葡萄畑の中の街
油彩の「葡萄畑の中の街」をメゾチントで作ってみました。
メゾチントの作品はモノクロームですから、油彩の前作に比べてどっしりした感じになっています。この変化は、予め予測し、期待していたとおりであり、満足しています。
反対に不満足なのは、中間調の部分が意外に粗く感じられることです。明るい部分や暗い部分では問題ないのですが、中間調部分は、縦横斜めに走るベルソーの目立ての跡が目立ち、その結果として全体にピントがあっていないような感じになります。

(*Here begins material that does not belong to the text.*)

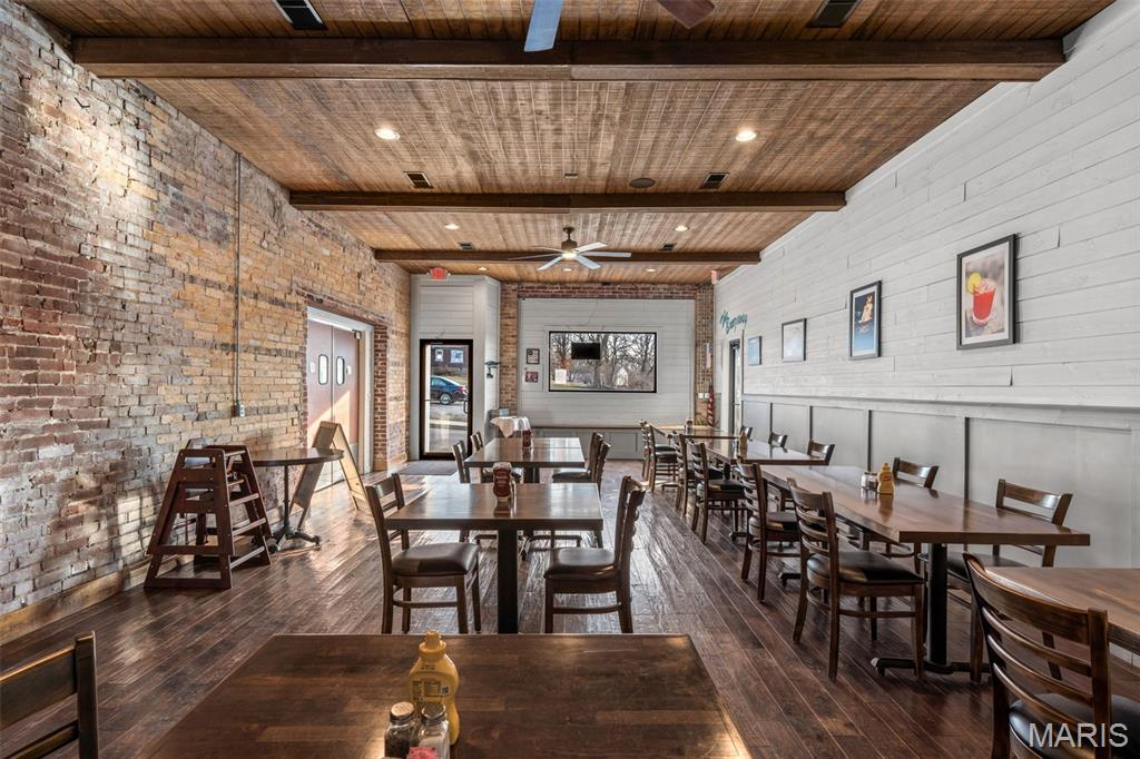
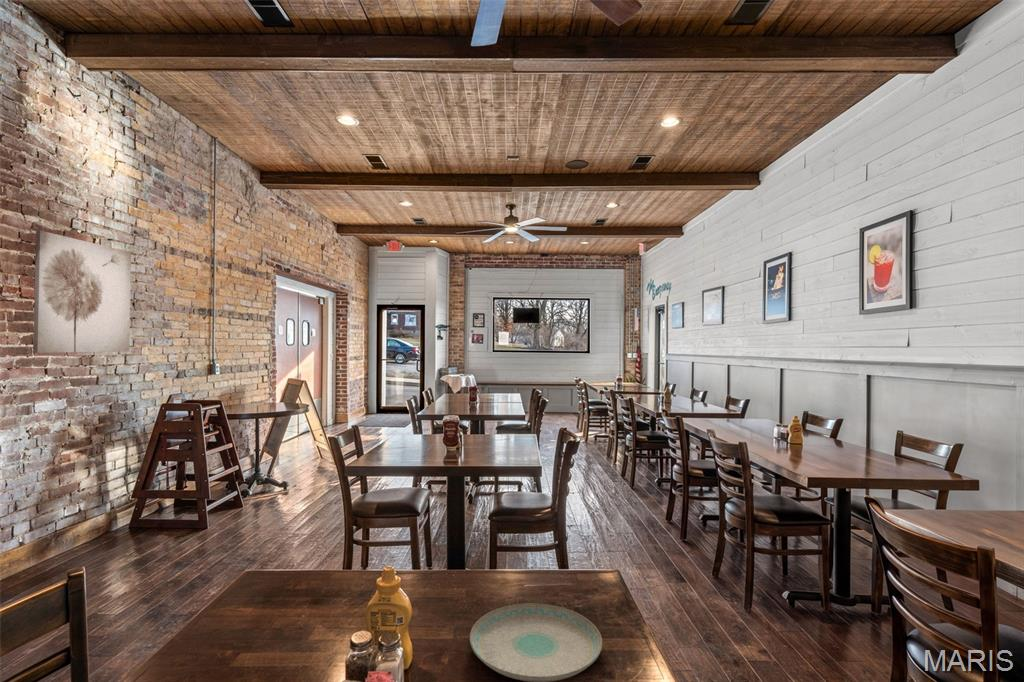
+ wall art [32,229,132,354]
+ plate [469,602,603,682]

そこで資料を引っ張り出して大家のメゾチント作品を調べてみたのですが、中間調部分でのこの傾向は、多少の差はあってもいずれの作品にも認められ、このメゾチントという技法の一つの特性と考えた方がよさそうです。またこの問題を多少とも軽減するには、下に羅列したような方法がありそうで、今後の研究課題にしてみようと思います。さらにこのベルソーの目立て跡は、実物よりもモニター画面上の方が気になりますので、写真の撮り方と画像処理についても研究してみましょう。
- 細かな歯を持ったベルソーで目立てをする。
- 目立て回数を増やす。(目立てを密にする)
- 目立てのときに加える力にむらがないよう努力する。
- 作品のサイズを大きくする。
- 中間調の部分が少なくなるように設計する。
- 中間調部分の縞模様を活かすように表現を工夫する。